Everyone you meet who has ever met another pregnant woman is an expert on your pregnancy. Everything they will tell you defies logic, and is likely the opposite of anything your OB would ever tell you. The longer ago and the farther away they gave birth, the more advice they will have and the more they will insist your doctor is wrong. Example: 95 year old woman who birthed her youngest 80 years ago in Siberia knows more than your doctor, and will terrify you while going on for hours about what the best way to be pregnant is (using vodka to douche every hour is important for a healthy fetus! You don’t need prenatal care! Birth defect screening is rubbish; try a dowsing rod for your answers! Pickled fish make the best pantyliners!). Your 25 year old friend next door with a 3 month old daughter will not impose her advice on you.

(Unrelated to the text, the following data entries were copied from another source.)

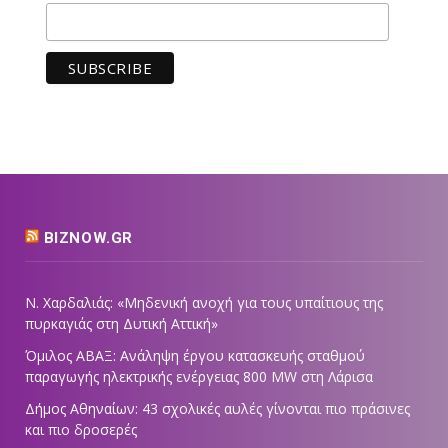
BIZNOW.GR
Ν. Χαρδαλιάς: «Μηδενική ανοχή για τους υπαίτιους της
πυρκαγιάς στη Δυτική Αττική»
Όμιλος ΑΒΑΞ: Ανάληψη έργου κατασκευής σταθμού
παραγωγής ηλεκτρικής ενέργειας 800 ΜW στη Λάρισα
Δήμος Αθηναίων: 43 σχολικές αυλές γίνονται πιο πράσινες
και πιο δροσερές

Your husband will give you advice based on what he remembers from his aunt being pregnant in 1989.
Everyone else will ask you questions, benign questions compared to the stuff I’ve listed here, and will be horrified by your answers. “OMG YOU HAVE TO DO WHAT ON THE PREGNANCY TEST STICK? OOOOOOOH YUCK!” “Transvaginal ultrasound? What’s that? OOOOOOOOH YUCK!” “They look THERE? On the BABY? To find out what sex it is? OOOOOOH YUCK!” “Wait, it’s moving right NOW? Like while we talk? OOOOOOOOOOH YUCK!” “Can you still have sex? OOOOOOOH YUCK!”
So there you have it. Everything you may or may not have wanted to know about being pregnant that no one would have ever told you anyway.
Now, I need to go ice my crotch and change my Poise pad.